I couldn't find a better title, but here's the thing...
I was studying Elastic Net regularization and I found this function: $$ \text{Loss} = \sum_{i=0}^n \left(y_i - (wx_i + c)\right)^2 + \lambda_1 \sum_{i=0}^{m-1} \left|w_i\right| + \lambda_2 \sum_{i=0}^{m-1} w_i^2 \\ $$$$ \text{Loss} = \sum_{i=0}^n \left(y_i - (wx_i + c)\right)^2 + \lambda_1 \sum_{j=0}^{m-1} \left|w_j\right| + \lambda_2 \sum_{j=0}^{m-1} w_j^2 \\ $$
Sorry about the image, but it's much easier this way. So I found this as being the loss function. However, there is no lambda 1, nor lambda 2 in Scikit-Learn. Instead, we find alpha and l1_ration.
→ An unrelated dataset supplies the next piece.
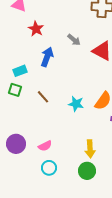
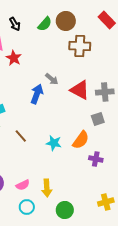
red star: (36, 29) -> (14, 58), moved
blue arrow: (47, 57) -> (37, 94), moved
yellow arrow: (90, 149) -> (47, 188), moved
After studying more, I found that Scikit-Learn alpha is actually lambda and Scikit-Learn l1_ratio is actually alpha, both from this other equation:
$$ L_\text{enet} = \frac{1}{2n}\sum_{i=1}^n (y_i - x_i^T \beta)^2 + \lambda \left( \frac{1-\alpha}{2} \sum_{j=1}^m \beta_j^2+ \alpha \sum_{j=1}^m \left|\beta_j\right| \right) $$
So I guess the biggest question is: how do I go from the first equation to the last equation? How are these two equations connected?
I couldn't find a way to go from the first equation to the second one.
Again, sorry about the image, I know this isn't the best practice, but it was so much easier to just add them in here.
NOTE: Please consider w and beta as the same thing, the coefficients from the regression.